What can you buy at the chain store accused of supplying the NZ cannabis industry? Alanah May Eriksen goes shopping

As I hand over my Eftpos card to pay for the two indoor gardening books, one of the friendly shopkeepers mutters, "And now for the unpleasant part", and asks for my ID.

"But I'm buying only a couple of books," I say.

"I don't know if you've seen the news - it's part of our bail conditions," he answers. Indeed.

The New Lynn branch of Switched On Gardener is following a court order which requires every customer to hand over identification and give their phone number, address and date of birth.

The strict conditions follow the arrest this week of 15 staff members accused of selling hydroponic gear for cannabis growth.

The store and 15 other Switched On Gardener branches are among 58 businesses hit after employees allegedly sold drugs, plants and growing equipment to undercover police.

Franchise director Michael Quinlan has said he plans to appeal against the bail conditions applied in the Auckland District Court this week, saying a "little old grandma" coming in "for a bag of potting mix" did not deserve to be interrogated.

But what about a woman in her early 20s asking for heat lamps to grow some tomatoes indoors?

That was my story.

I told the two men behind the counter I wanted to buy the lamps for my friend as a birthday present as she lived in a high-rise apartment in the city which didn't have a balcony.

They suggested my friend would probably have to keep the tomatoes in a wardrobe as the lights would hurt her eyes.

But I would need more than just the lamps - probably fans, too - and the total cost would be more than $1000. A pretty expensive birthday present.

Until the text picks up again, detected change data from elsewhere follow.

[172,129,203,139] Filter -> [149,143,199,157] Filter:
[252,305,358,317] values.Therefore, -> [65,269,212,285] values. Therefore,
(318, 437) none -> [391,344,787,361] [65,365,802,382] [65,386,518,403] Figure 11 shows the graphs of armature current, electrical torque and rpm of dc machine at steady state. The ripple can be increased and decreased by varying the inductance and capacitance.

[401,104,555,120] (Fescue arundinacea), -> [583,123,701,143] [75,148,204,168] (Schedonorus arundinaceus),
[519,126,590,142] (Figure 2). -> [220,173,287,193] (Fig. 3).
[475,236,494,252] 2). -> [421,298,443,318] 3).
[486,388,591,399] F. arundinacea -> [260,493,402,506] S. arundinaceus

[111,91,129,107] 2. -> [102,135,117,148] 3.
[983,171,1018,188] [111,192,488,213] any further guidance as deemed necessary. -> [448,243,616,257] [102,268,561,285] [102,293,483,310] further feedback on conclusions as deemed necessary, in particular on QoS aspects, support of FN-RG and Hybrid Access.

The whole indoor growing plan was shaping up to cost at least $40 a month.

The men suggested a book instead.

They then wrote Integral Hydroponics: Indoor Growing Principles for Beginners & Intermediates and Gardening Indoors: The Indoor Gardener's Bible on a form next to the details of my driver's licence.

"We're basically creating a database for the police."

Which, I guess, is a warning to any city-types who love their "tomatoes".